IMO, you cannot but a truly effective hunter WITHOUT dressage.
I'm just curious....
What happens when your horse is too slow/fast coming to a jump?
What do you do if your horse falls in in the corners?
What do you do if your horse bulges out in the corners?
What do you do if you can't make the corner at all?
What do you do if your horse misses his changes? (or doesn't have one?)
What do you do if your horse is crooked?
What do you do if your horse jumps flat?
What do you do if your horse changes tempo?
How do help a horse move better in the under saddle?
What in the world would you do in a handy hunter class if they ask you for a trot fence, hand gallop fence, a halt, etc etc?
Every problem a hunter faces in every course. Every single ones of these questions is answered with.... DRESSAGE. :)

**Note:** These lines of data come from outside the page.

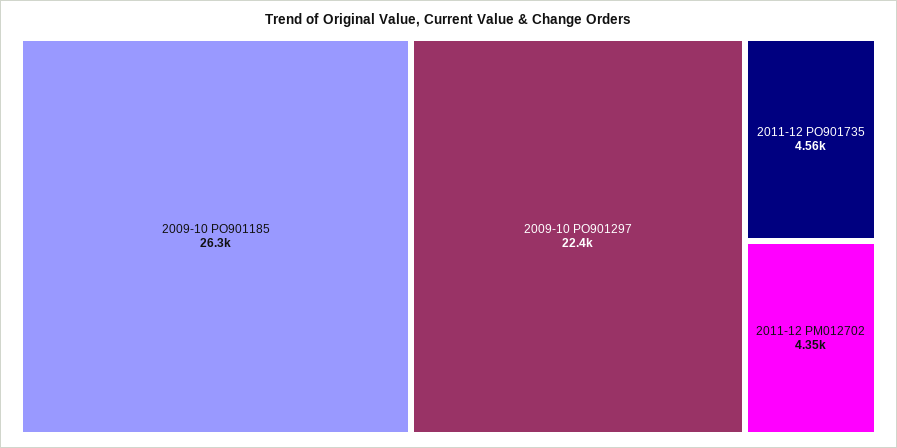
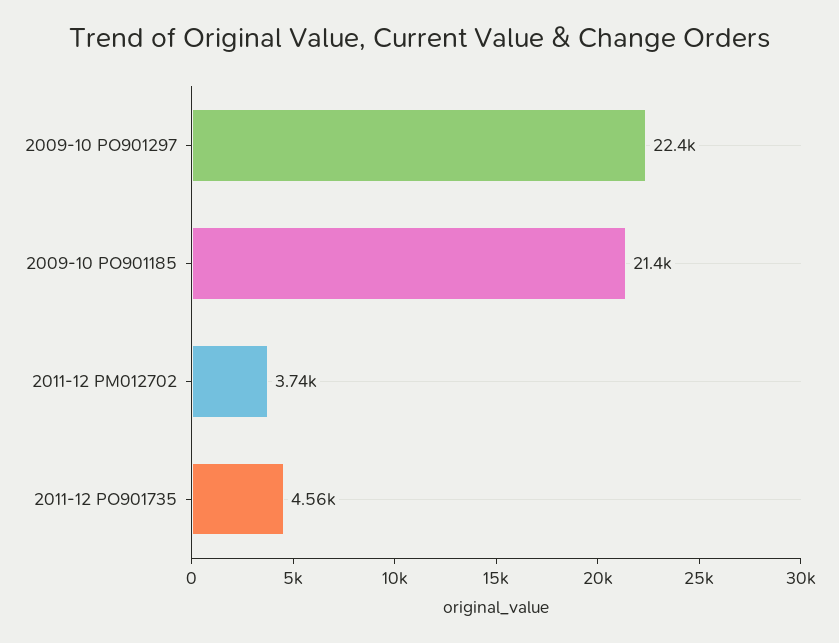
2009-10 PO901185: 26300 -> 21400
2011-12 PM012702: 4350 -> 3740

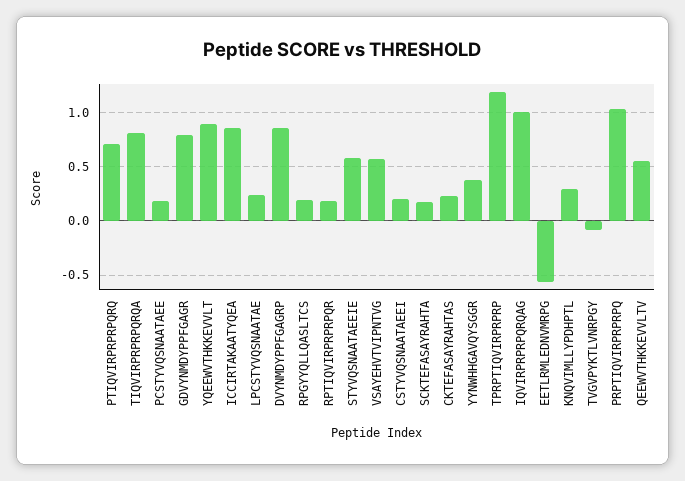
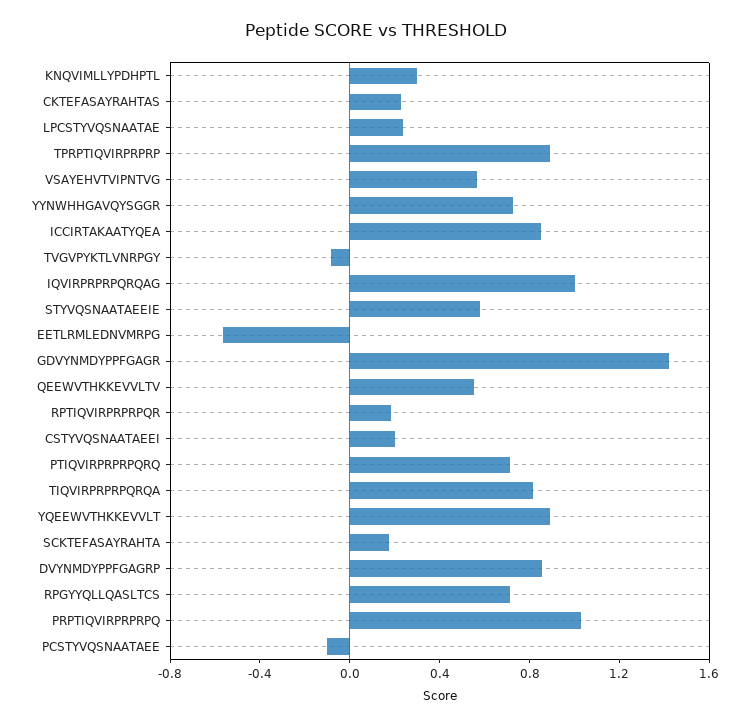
PCSTYVQSNAATAEE: 0.2 -> -0.1
GDVYNMDYPPFGAGR: 0.8 -> 1.4
RPGYYQLLQASLTCS: 0.2 -> 0.7
YYNWHHGAVQYSGGR: 0.4 -> 0.7
TPRPTIQVIRPRPRP: 1.2 -> 0.9

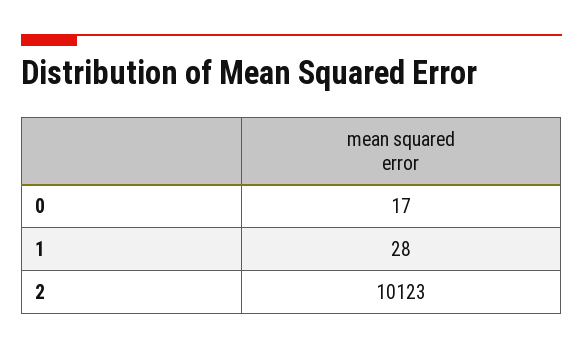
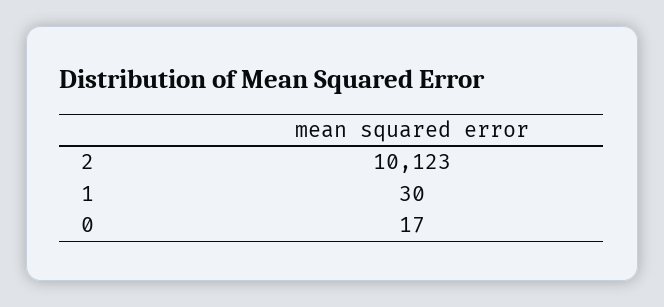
1: 28 -> 30

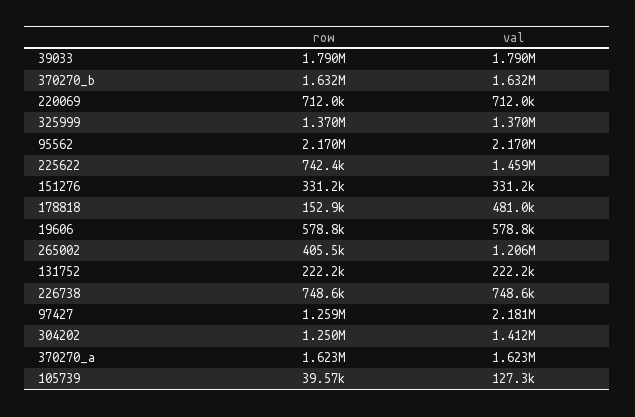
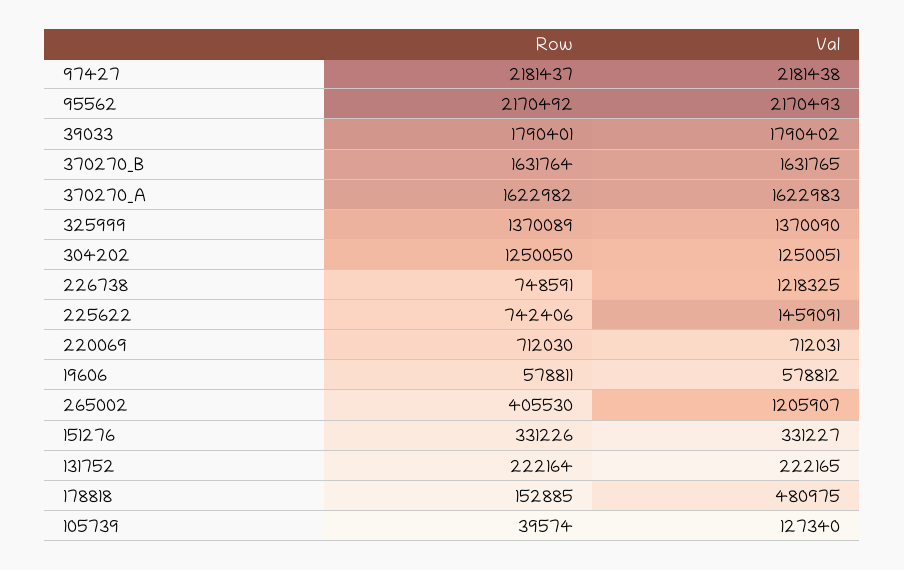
val, 226738: 748600 -> 1218325
row, 97427: 1259000 -> 2181437
val, 304202: 1412000 -> 1250051

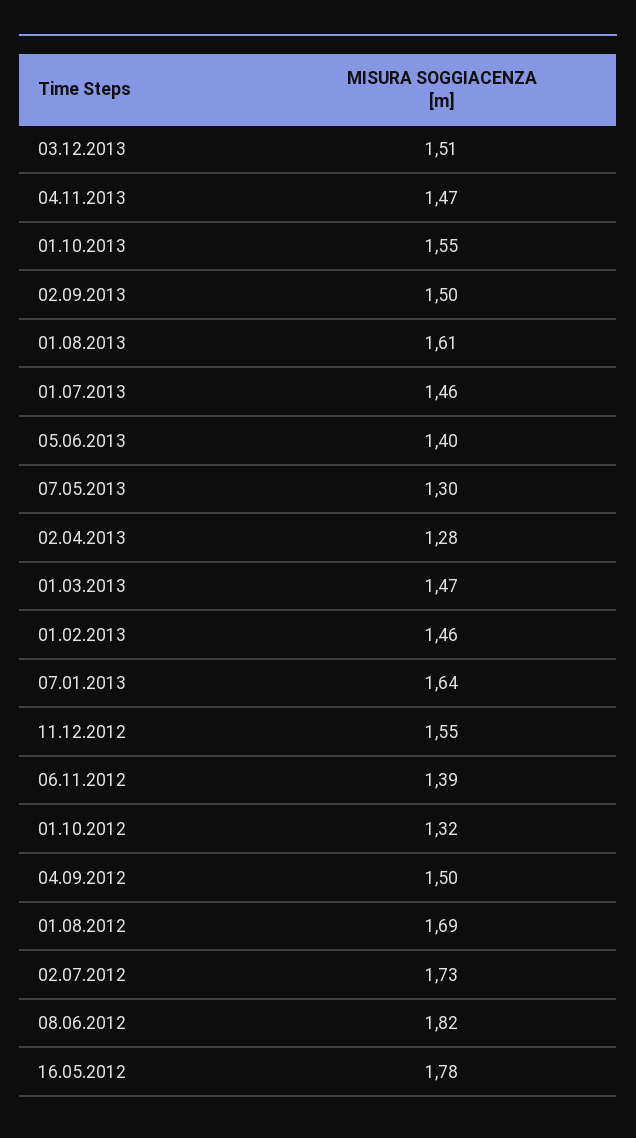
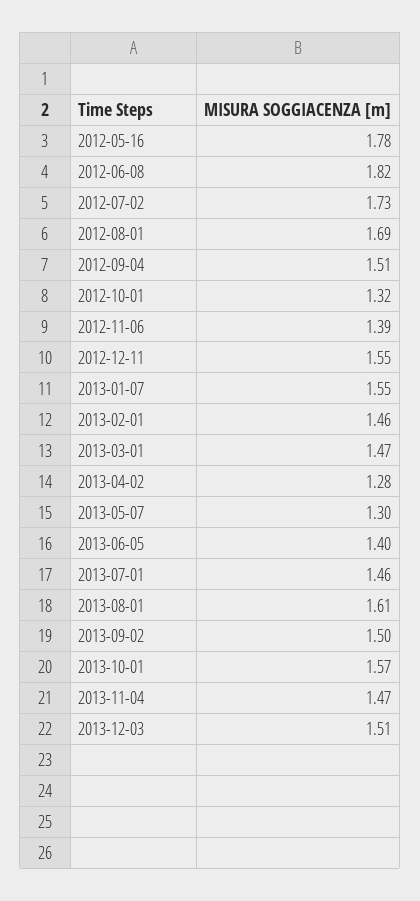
01.10.2013: 1.55 -> 1.57
07.01.2013: 1.64 -> 1.55
04.09.2012: 1.5 -> 1.51

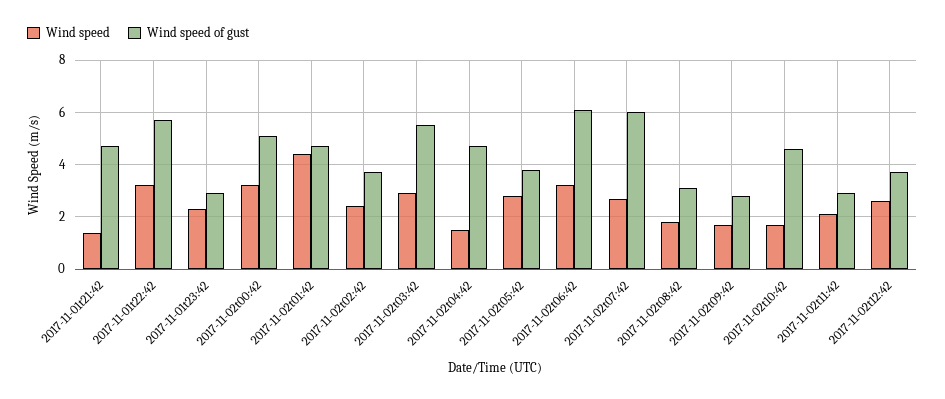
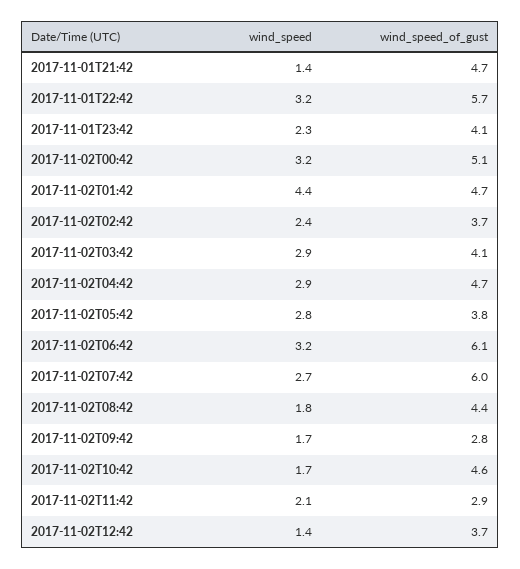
Wind speed of gust, 2017-11-01t23:42: 3 -> 4.1
Wind speed of gust, 2017-11-02t03:42: 5.5 -> 4.1
Wind speed, 2017-11-02t04:42: 1.5 -> 2.9
Wind speed of gust, 2017-11-02t08:42: 3 -> 4.4
Wind speed, 2017-11-02t12:42: 2.5 -> 1.4

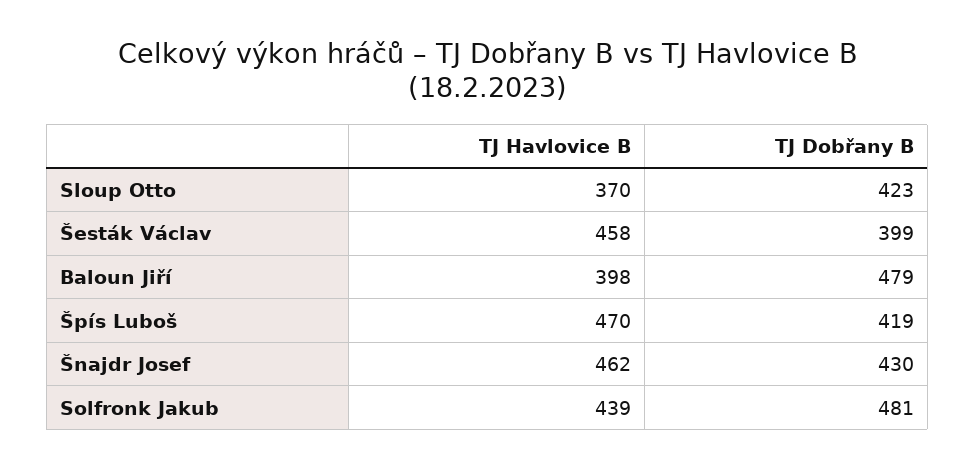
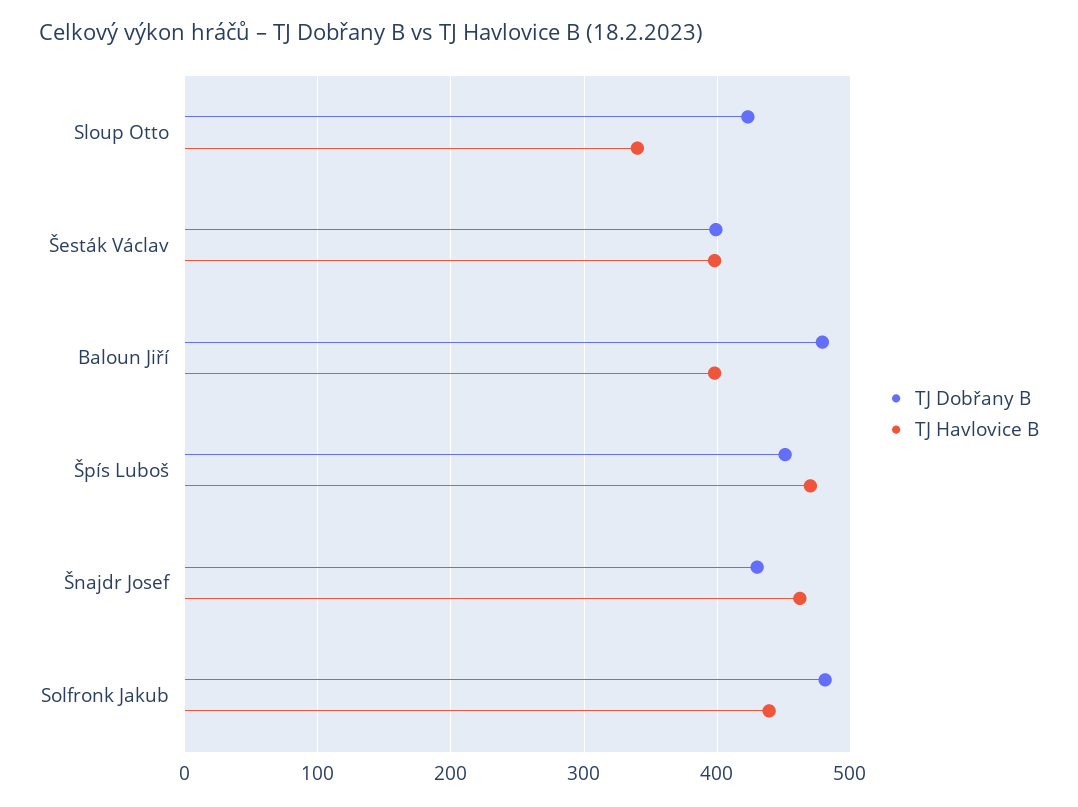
TJ Havlovice B, Sloup Otto: 370 -> 340
TJ Havlovice B, Šesták Václav: 458 -> 400
TJ Dobřany B, Špís Luboš: 419 -> 450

Thank you, Ocala and upnover, for bringing up an issue I've wanted to post on for months.
When I rode and trained hunters, my goals for a well-schooled hunter were two clear speeds at the walk, 3 clear speeds at the trot, and at least 3 clear speeds of the canter, 5 being better. I also did simple lateral work, including leg-yield and shoulder in, turns on the front end and a modified turn on the haunches. I expected the horse to hold a correct bend primarily off my inside leg. I didn't call this dressage, I called it flatwork. I did this work in what Litteaur called "connected" rather than "collected", worrying about the horse working back to front and using their backs and not at all about whether their heads were vertical, and I rode with a huntery passive following contact, rather than the more active, stronger dressage contact.
Making a distinction between dressage and flatwork may seem like nitpicking; but the distinction to me is clear - the goal of dressage is developing collection and the collected gaits, the goal of flatwork is simply a supple, responsive horse. There is no need for a hunter to ever be ridden in true collection.
It's an unfortunate fad right now for hunters to show in something like a training level frame. (Previously, any kind of frame was penalized. In the 80s, I wrote 'overflexed' and 'false frame' on a lot of cards, as did a lot of other judges.) The intent of encouraging a frame in the hunters was to encourage more educated riding; and to distinguish the truly well-schooled horses from the ones on autopilot. What it created instead was a lot of horses with their heads cranked onto the vertical.
So, Ocala, if you don't want to do "dressage," or ask your horse to work in a frame, that's absolutely fine. You can have a well-schooled, responsive horse and solve all the problems posed by upnover, above, by what I call flatwork instead.
Sadly, however, in a hunter flat class, a horse that does travel in a frame, false or otherwise, may pin above you depending on the judge.